A wise man once said life is something that happens when you can’t get to sleep. He also coined the perfect slogan for a visit to Sweden, Land of the Midnight Sun…and nocturnal fun.

Even wilderness-hardened Laplanders in the northern reaches struggle to get decent shuteye during the two months that the countryside is bathed in non-stop, 24-hour sunlight. So while the rest of Europe sleeps soundly in bed, the Swedes come out to play. Round-the-clock hiking, kayaking and alfresco partying are the order of the day.

From baltic to balmy

Celebrations begin on Walpurgis Night (April 30) with choirs and pyres to mark the end of the cruel Scandinavian winter. Sweden’s wild bonfire night takes its name from medieval English missionary, Saint Walburga. But the party has little to do with religion.

It is an expression of joy at a temperature swing from extremes of -40C in the Baltic winter to a balmy 30C at the height of summer. This sunny outlook is helping to make Sweden the number one summer hotspot for discerning travellers looking for an alternative to a fortnight on the Med.

A visit to Sweden should begin and end in Stockholm. The stunning capital is an archipelago of fourteen islands, each fizzing with individuality. Its patchwork of boroughs linked by a network of bridges, easy to navigate ferries and the ubiquitous kayaks, dinghies and small craft that criss-cross the brackish waterways where Lake Mälaren meets the Baltic Sea.


Stockholm is a walking city and no trip would be complete without a stroll through the perfectly-preserved medieval streets of Gamla stan. The Old Town is a living museum of cobbled Swedish cool. It’s home to the 13th century Storkyrkan, or Great Church, the baroque Royal Palace and the world’s oldest restaurant, Den Gyldene Freden – more or less unchanged since it opened in 1722.

Swedes have no time for the frantic worker bee mentality of most Western Europeans. So get in tune with the locals by learning to observe the ritual of Fika. More than a simple coffee break, it is about setting aside quality time to enjoy a hot drink, warm cinnamon buns and heated conversation.

The best place to enjoy Fika and watch the world go by is among the beautiful people and funky shops on Götgatsbacken leading up the hill from the Old Town.

One should also be prepared for the national obsession that Swedes share with Brits…talking about the weather.

Once visitors swap the sophistication of Stockholm for the wild, open spaces beyond, the fun really starts. Sweden’s love affair with the great outdoors is enshrined in law with the brilliant Right of Public Access, or Allemansrätten. Nature is seen as something to be enjoyed and not owned – private property is an alien concept.


There is total freedom to roam across another’s land, swim or sail in their waters and pick mushrooms and berries in their forest. It works on the understanding that visitors are only passing through.

Sweden has roughly the same population as Greater London living in a country more than twice the size of the UK. So there’s no need to squabble over a particular patch of turf and you never have far to go to enjoy total, blissful isolation.

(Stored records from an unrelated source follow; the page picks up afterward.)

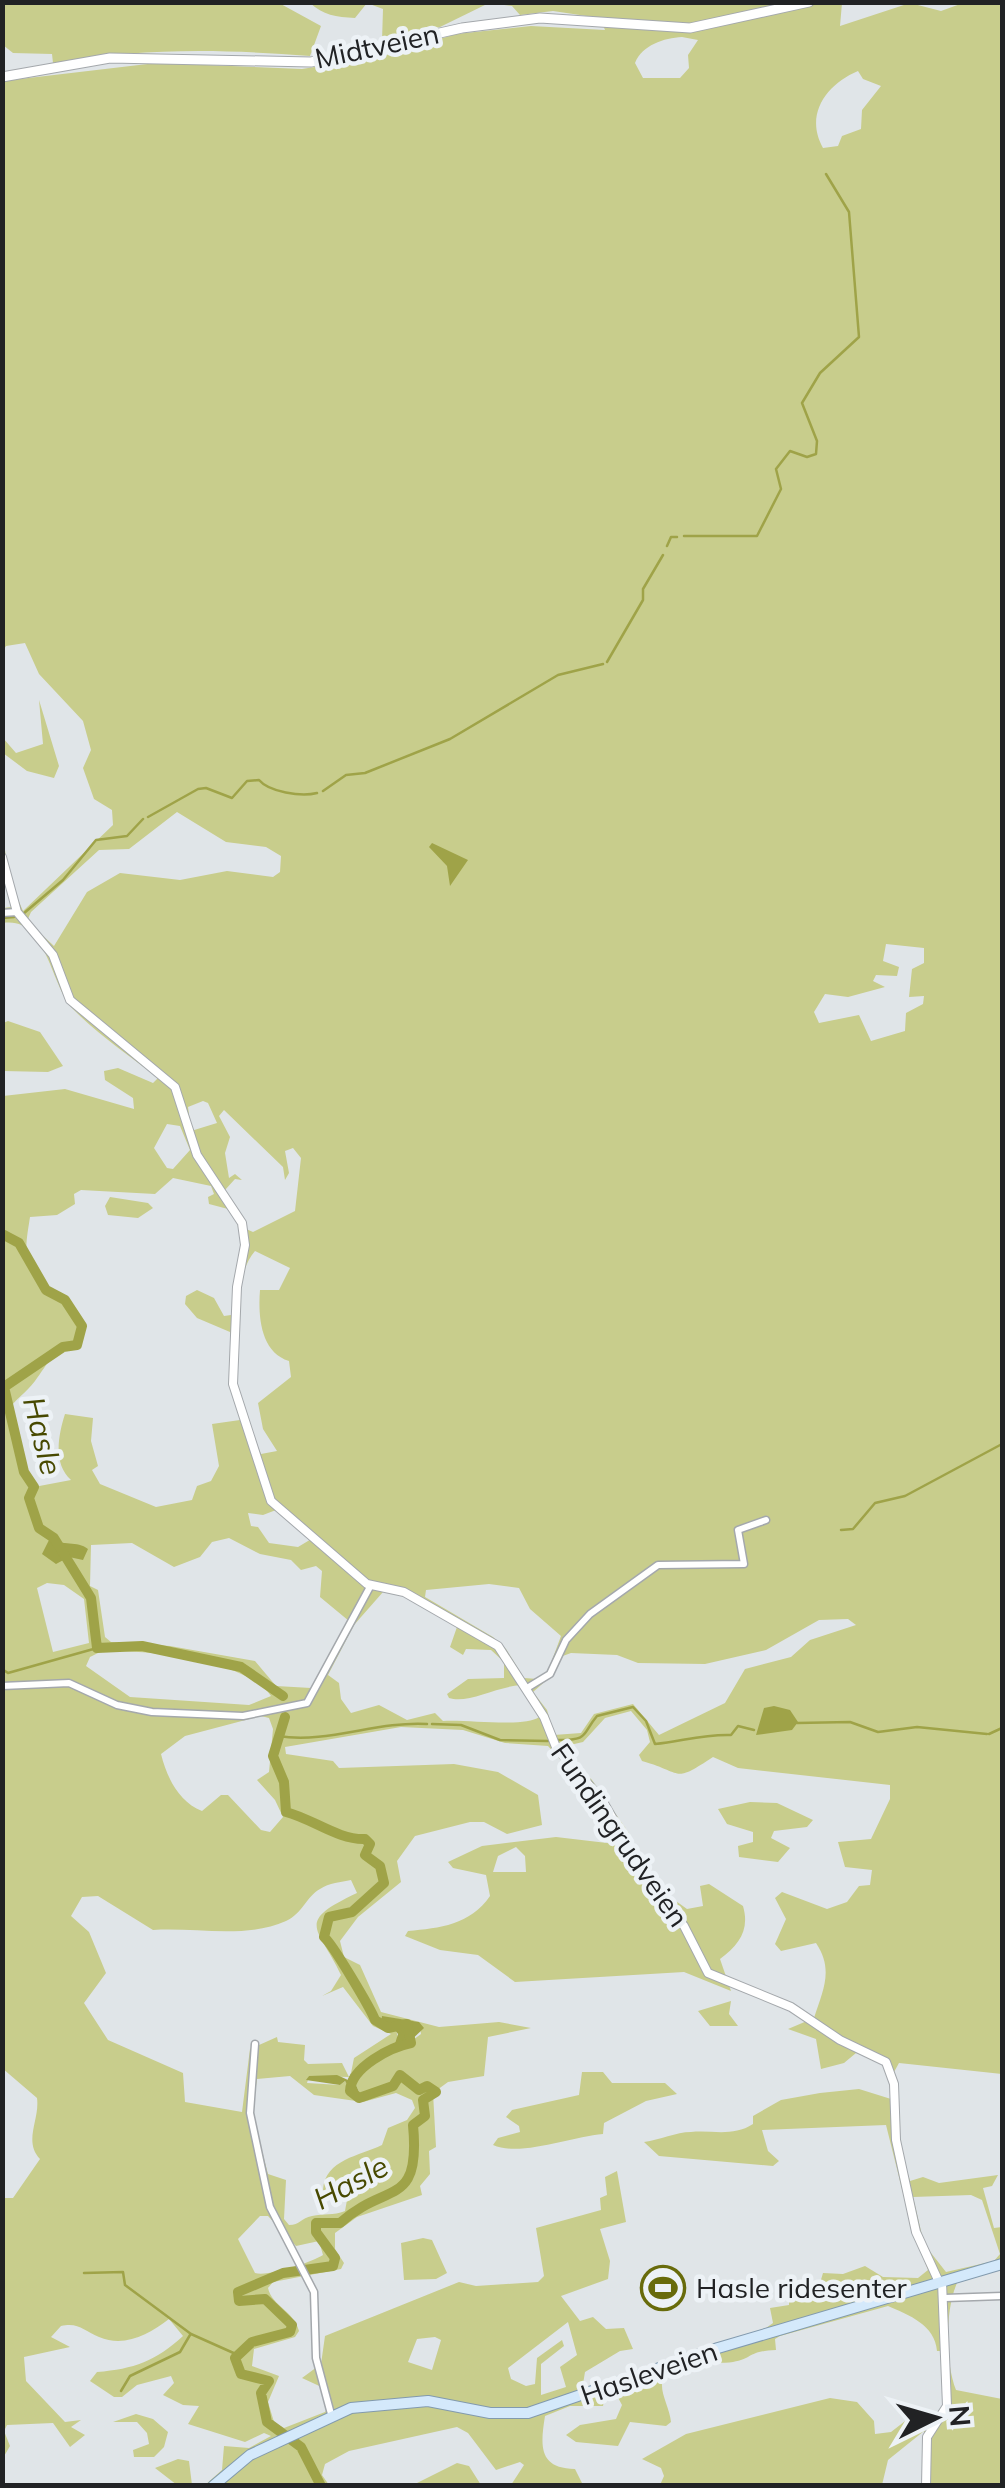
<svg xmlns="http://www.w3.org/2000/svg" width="1005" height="2488" viewBox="0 0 1005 2488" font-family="Mulish,sans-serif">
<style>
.green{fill:#c8cd8c;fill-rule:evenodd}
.water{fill:#9fa348}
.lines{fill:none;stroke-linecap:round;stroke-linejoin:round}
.stream{stroke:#9fa348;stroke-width:2.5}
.river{stroke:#9fa348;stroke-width:10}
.minor-casing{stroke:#a4a8ac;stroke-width:9}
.tertiary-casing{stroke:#a4a8ac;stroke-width:10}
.secondary-casing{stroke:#a4a8ac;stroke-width:11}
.primary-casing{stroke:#829aae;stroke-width:12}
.minor{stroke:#fff;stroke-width:6}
.tertiary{stroke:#fff;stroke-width:8}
.secondary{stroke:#fff;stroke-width:9}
.primary{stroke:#d4e9fb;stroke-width:10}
.labels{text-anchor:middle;stroke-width:9;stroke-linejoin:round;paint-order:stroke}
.street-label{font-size:28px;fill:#212224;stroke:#edf2f6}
.poi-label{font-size:28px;fill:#212224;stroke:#edf2f6;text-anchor:start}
.water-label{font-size:30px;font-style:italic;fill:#474900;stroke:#edf2f6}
</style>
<rect width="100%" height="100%" fill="#e0e5e8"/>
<!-- green -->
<path class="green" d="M2,3H279L321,26L310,56C219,49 143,48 53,63L52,54L13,53L3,45Z
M310,3H842L840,26L910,3L941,11L963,3H1002V2074L899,2063L894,2072L899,2143L910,2181L923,2177L939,2183L998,2175L992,2186L983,2188L994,2228L1002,2227V2269L957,2283C945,2310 945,2362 956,2390L1002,2399V2485H923L924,2431L888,2460L882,2485H660L664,2476L661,2468L642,2459L686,2434L830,2398L857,2402L874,2421L875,2434L891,2432L909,2418L941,2416L945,2406L944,2351H937C935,2325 909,2315 888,2306L780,2336L775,2339L776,2350C748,2351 754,2358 733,2362C715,2365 665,2356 662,2383C661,2395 670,2409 671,2422L666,2426L630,2422L618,2446L576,2442L566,2435L580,2425L616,2419L622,2405L615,2392L605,2394L603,2406H570L545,2416C540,2447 539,2468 575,2469L583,2485H511L524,2465L520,2462L496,2470L468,2433L457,2427L349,2451L325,2464L322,2475L329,2485H205L222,2470L224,2446L249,2448L271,2436L264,2433L245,2442L188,2424L199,2406L183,2405L163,2395L174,2383L171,2376L137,2385L122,2397H114L90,2381L97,2372C134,2369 156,2361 183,2336L169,2319C149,2334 125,2348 99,2337C84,2331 79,2322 61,2326L51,2337L70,2347L24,2357L26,2381L65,2422L81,2420L71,2427L85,2435L70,2447L53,2423L7,2425L4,2431L10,2446L3,2458V2198H13L40,2159C23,2141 40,2120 37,2098L2,2068L3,1096L65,1089L134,1109L133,1098L105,1080L104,1071L118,1068L153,1083L158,1078C129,1055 98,1035 73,1009C50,985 47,916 3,923V908L11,907L3,876V838L10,881L23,911L113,825L112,810L94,799L83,768L91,750L83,721L39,674L25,643L6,646L3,651V81L156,63L302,69L383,56L456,34L531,26L605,30L600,18L553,11L520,15L512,6L489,3L440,27L382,41L383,9L367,3L355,18C336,17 323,15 310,3ZM682,37L698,40L688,55L689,68L680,78H643L635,63C642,45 664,38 682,37ZM858,71L863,79L881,86L862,110L861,129L842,136L838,146L823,148C804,114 827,84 858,71ZM177,812L226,842L266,847L281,856L280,872L273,877L227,871L180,880L120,873L87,892L54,946L27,921L31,912L99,850L129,849ZM886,944L924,948V963L912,969L909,997L924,996L923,1004L906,1013L905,1031L871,1041L859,1015L819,1023L814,1012L825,994L848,997L885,987L873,981L876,975L897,976L899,967L883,961ZM203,1101L208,1103L217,1123L191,1131L188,1107ZM224,1110L283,1167L285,1180L289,1173L285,1151L293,1148L301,1158L295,1211L253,1232L246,1229L225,1190L235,1179L242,1180L235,1174L229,1178L225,1153L230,1137L219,1116ZM167,1124L180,1126L190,1150L173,1169L167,1168L154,1148ZM173,1178L211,1186L214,1194L208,1197L209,1204L228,1209L238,1223L242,1244L231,1315L224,1316L214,1298L197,1290L186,1296L185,1304L197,1318L230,1332V1385L240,1420L212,1424L219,1466L211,1481L197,1486L192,1500L156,1507L100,1484L92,1470L98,1466L91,1441L93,1418L65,1414C58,1436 53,1464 71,1480L34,1487L24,1472L7,1412C14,1400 26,1393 35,1381C48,1364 53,1348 77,1345L83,1334C79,1302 43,1292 30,1266C23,1253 28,1231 30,1217L57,1215L75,1204L74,1194L81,1190L155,1194ZM255,1251L290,1268L279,1290H260C258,1315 260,1352 289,1361L291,1377L258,1403L263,1429L277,1451L261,1454C253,1435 241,1415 238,1395C231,1361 232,1276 255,1251ZM276,1510L313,1538L298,1547L269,1543L258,1527L251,1526L248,1513L263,1515ZM229,1538L260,1554L291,1560L301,1570L316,1566L322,1571L320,1597L349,1621L311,1688L276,1686L255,1661L170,1646L111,1642L105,1637L98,1590L90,1586L91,1545L132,1543L174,1567L200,1557L212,1542ZM47,1583L64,1585L84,1599L89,1643L53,1652L37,1588ZM489,1584L519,1588L530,1609L561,1636L548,1671L538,1679L524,1678L506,1649L493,1637L425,1597L426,1590ZM383,1592L404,1595L457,1627L450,1647L463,1655L466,1649L491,1650L504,1662V1678L468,1679L447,1694L449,1698C468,1704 495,1687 521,1685L539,1717C525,1728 465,1719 443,1721L435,1713L407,1720L379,1705L351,1713L341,1699L339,1683L328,1675L354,1625ZM848,1619L856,1625L810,1640L791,1657L745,1669L725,1703L659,1735L633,1704L594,1714L581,1733L554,1735L547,1710L533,1692L549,1678L560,1657L571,1653L617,1655L638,1663L705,1664L766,1650L819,1620ZM100,1652C142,1648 247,1660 271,1696L249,1705L130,1697L86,1666L90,1657ZM631,1711L647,1730L650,1742L639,1755L642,1761C685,1773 672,1784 713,1757L738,1768L890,1785V1799L871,1839L838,1842L845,1867L872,1870L870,1885L859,1886L847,1902L827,1909L782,1892L775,1898L786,1919L775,1944L781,1951L816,1943C834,1970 823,1990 814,2018L788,2029L816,2039L821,2069L844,2063L856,2053L880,2060L889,2078L891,2099L859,2089L820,2093L781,2100L753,2116V2124C733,2137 713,2130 691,2132C676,2132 660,2140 644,2142L659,2156L773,2166L779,2161L768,2151L762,2130L886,2125L911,2225L928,2270L918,2278L883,2277L865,2266L843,2274L823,2273L817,2293L789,2298V2305L770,2308L773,2323L766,2328L582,2390L585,2372L620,2351L633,2349L624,2328L606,2329L593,2317L580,2321L561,2296L608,2279L610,2261L600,2229L626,2222L617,2171L605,2177L607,2195L600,2198L601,2210L536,2228L544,2276L538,2282L476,2286L459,2282L325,2336L321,2364L302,2378L328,2390L331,2405L325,2412L284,2428L274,2422L268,2402L279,2376L252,2366L254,2349L295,2337L299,2331C294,2311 272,2306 268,2288L273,2282L341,2269L344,2263L335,2249V2233L357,2217L422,2195L420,2186L430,2174L429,2151L436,2147L433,2093L448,2082L484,2076L488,2037L531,2028L499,2022L439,2027L381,2012L360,1965L344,1957L340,1941L358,1917L401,1882L397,1861L415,1836L470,1822H484L507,1834L542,1825L538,1795L498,1772L454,1764L339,1768L333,1761L286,1754L285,1747L401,1727L463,1730L505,1743L548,1746L602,1805L623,1841L631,1836L592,1780L561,1747L583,1742L605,1718ZM261,1716L269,1718L273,1729L269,1772L257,1780L275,1800L283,1817L270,1832L261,1830L228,1795H221L202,1811C179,1802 167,1778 161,1754L185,1736ZM351,1880L357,1893C293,1923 319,1927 341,1975L331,1991L322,1996L343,1987L373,2026L391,2034L354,2058L351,2073L359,2092L356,2096L345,2081L340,2085L307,2083L309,2076L349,2077L342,2063L308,2064L304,2060L305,2045L278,2042L277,2037L250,2049L242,2112L185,2102L183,2073L108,2040L84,2003L106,1973L89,1932L71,1916L82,1897L98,1896L153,1930C194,1927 247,1939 286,1921C303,1913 306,1897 320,1889C329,1883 341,1882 351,1880ZM383,2017L419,2022L421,2034L406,2045L398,2040L396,2028L381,2023ZM290,2076L314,2095L363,2102L396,2093L412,2100L415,2108L407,2120L388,2128L382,2145C360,2156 325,2159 323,2190L347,2200L345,2211C333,2216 324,2213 312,2216C301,2218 300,2225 289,2225L284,2219L286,2180L268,2174L252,2114L257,2079ZM971,2195L982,2200L1000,2254L994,2261L946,2272L924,2244L913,2197ZM260,2216H268L296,2246L319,2241L323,2255C312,2262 269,2277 255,2273L238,2239ZM568,2322L577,2355L560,2367L566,2387L541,2395V2364L564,2346L562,2340L537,2358L535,2384L526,2386L511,2379L508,2368ZM435,2337L441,2340L432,2370L408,2362L417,2339Z
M39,700L59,766L54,778L27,771L3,753V738L16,753L43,744Z
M8,1021L40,1032L63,1066L48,1072L3,1071V1023Z
M110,1197L148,1203L153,1208L138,1218L108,1215L105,1206Z
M750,1802L777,1803L813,1820L807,1827L774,1831L771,1838L790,1848L778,1862L739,1857L738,1846L753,1842V1832L727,1824L718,1809Z
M556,1837L624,1845L655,1886L687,1909L703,1906L700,1886L709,1884L743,1906C750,1930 739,1945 720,1959L731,1991L684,1972L515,1982L478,1955L440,1950L405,1936L408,1931C440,1928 470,1925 490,1896L486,1875L453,1868L448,1862L482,1846ZM516,1847L525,1856L526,1872H493L498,1856Z
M731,2001L729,2014L738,2026H710L698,2011Z
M582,2072H603L612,2083H665L677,2094L646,2101L604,2123L603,2134C570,2137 520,2157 493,2145L498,2138L520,2132L519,2126L506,2117L512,2110L579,2095Z
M423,2238L432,2240L447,2273L436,2279L404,2280L401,2243Z
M136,2414L153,2419L168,2432L164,2447L154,2457H134L133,2450L149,2444L147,2433L137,2422H113Z
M178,2459L189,2461L192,2485H177L155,2468Z
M457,2463L469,2466L481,2485H413Z"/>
<!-- water -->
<path class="water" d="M432,843L468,860L450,886L447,866L429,847Z
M50,1538C63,1547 77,1540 88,1549L83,1560L69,1557L56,1564L42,1554Z
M774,1706L790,1710L798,1722L792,1730L756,1735L764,1708Z
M382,2016L419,2022L424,2028L406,2045L394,2047L398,2034L391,2025L381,2023Z
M351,2073L359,2092L355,2096L345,2081L340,2085L306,2080L309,2076L337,2075L348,2080Z"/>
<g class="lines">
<!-- stream -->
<path class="stream" d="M684,536H757L781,489L776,469L790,451L807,457L816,454L817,441L802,403L820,373L859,337L849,212L826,174
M667,546L671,537H677
M607,662L643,600V589L663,555
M323,791L346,775L365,773L450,739L558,675L603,664
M148,817L198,789L206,788L232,798L247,781L259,780C269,792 301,797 317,793
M23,914L63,880L96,840L127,836L143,819
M2,918L14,917
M841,1530L853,1529L875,1503L905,1496L1002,1444
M2,1669L8,1673L97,1648
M797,1723L850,1722L878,1732L917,1727L987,1734
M432,1724L461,1725L500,1740L548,1741
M989,1734L1002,1728
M278,1736C328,1744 376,1721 427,1724
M558,1740C590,1740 581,1735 597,1716L633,1707L646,1721L655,1744C683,1741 703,1734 731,1735L738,1726L754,1730
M84,2273L123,2272L125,2285L191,2334L238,2355
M121,2391L130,2376L180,2352L190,2335"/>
<!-- river -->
<path class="river" d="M2,1234L19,1243L46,1290L65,1300L82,1326L77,1345L63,1347L4,1387L24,1472L34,1487L29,1498L39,1528L54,1538L91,1598L97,1648L142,1646L241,1667L283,1696
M285,1717L273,1756L284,1782L286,1812C313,1819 338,1840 365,1839L370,1844L365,1855L380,1866L384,1883L352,1912L329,1917L324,1937C332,1943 371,2009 375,2020L388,2028L407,2024L411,2043C391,2047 351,2067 350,2091L359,2098L393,2086L400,2075L419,2090L427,2086L436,2092L423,2100L425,2116L413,2125C421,2209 386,2181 340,2223H316V2232L335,2258L333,2266L283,2273L238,2292L239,2301L265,2299L292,2325L290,2332L252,2342L235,2358L241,2374L269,2381L261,2393L267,2422L301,2447L321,2486"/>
<defs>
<path id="minor" d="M2,913L17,912
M2,1686L69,1683L117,1705L152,1712L243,1716L307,1703L371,1585
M527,1688L550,1674L566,1640L590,1614L658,1565L744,1564L738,1530L766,1520
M255,2044L250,2113L270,2207L314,2292L316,2358L331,2414
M945,2298L1002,2296"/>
<path id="tertiary" d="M2,857L17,912L53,955L70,1000L175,1087L197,1155L242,1223L245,1245L237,1287L233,1384L271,1501L367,1584L404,1592L498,1646L544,1717L556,1747L602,1800L653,1888L684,1926L708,1973L791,2007L840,2040L886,2062L894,2084L896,2140L916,2232L939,2282
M926,2486L927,2437L947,2406L942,2282"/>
<path id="secondary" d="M2,77L110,58L311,62L462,28L540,18L690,28L809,2"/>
<path id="primary" d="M213,2486L250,2455L351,2408L428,2401L490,2413H528L718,2348L1002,2264"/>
</defs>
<!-- minor casing -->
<use href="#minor" class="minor-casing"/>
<!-- tertiary casing -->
<use href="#tertiary" class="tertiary-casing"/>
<!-- secondary casing -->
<use href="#secondary" class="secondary-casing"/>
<!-- primary casing -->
<use href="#primary" class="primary-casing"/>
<!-- minor -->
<use href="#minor" class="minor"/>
<!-- tertiary -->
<use href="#tertiary" class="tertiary"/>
<!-- secondary -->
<use href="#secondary" class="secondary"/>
<!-- primary -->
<use href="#primary" class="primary"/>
</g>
<!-- icons -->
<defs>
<symbol id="stadium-ring" viewBox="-11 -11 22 22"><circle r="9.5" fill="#edf2f6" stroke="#686b0b" stroke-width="1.5"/><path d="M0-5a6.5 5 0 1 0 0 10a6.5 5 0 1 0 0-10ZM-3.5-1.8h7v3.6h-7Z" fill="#686b0b"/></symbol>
</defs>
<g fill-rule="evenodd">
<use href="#stadium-ring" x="638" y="2263" width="50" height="50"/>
</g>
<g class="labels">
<!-- street labels -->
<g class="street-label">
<text transform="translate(377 46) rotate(-12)" y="10">Midtveien</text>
<text transform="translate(620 1835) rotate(55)" y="10">Fundingrudveien</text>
<text transform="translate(649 2373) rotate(-19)" y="10">Hasleveien</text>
</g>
<!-- poi labels -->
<g class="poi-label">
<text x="696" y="2298">Hasle ridesenter</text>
</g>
<!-- water labels -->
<g class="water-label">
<text transform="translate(42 1436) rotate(76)" y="10">Hasle</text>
<text transform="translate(351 2183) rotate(-28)" y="10">Hasle</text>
</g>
</g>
<!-- border -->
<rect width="1005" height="2488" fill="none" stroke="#212224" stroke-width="10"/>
<!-- north arrow -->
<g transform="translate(935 2418) rotate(85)" stroke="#edf2f6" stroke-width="8" paint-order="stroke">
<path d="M0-8L18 38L0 25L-18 38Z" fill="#212224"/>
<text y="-15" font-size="28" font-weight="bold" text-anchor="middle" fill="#212224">N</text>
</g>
</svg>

Swedes love a feast, which is probably why they invented the Smörgåsbord. Dining out is expensive, but always fabulous. Evidence of their resistance to average food is that despite worldwide ubiquity, KFC had to wait until this year before opening its first franchise in Stockholm.


Whether river rafting in the Jämtland mountains, going for a late night swim in one of the country’s 97,500 lakes or camping on a deserted island, Sweden is all about the outdoors. Come rain, come shine, come wintery blizzard, there is an activity to match that will get your heart pumping.


The cost of a drink in Sweden is legendary – a bottle of house red can set you back in excess of £60 at a Stockholm restaurant. This is driven by the state-owned alcohol monopoly. Stocking up on drink for your BBQ takes military planning and a visit to one of the 400 government liquor stores.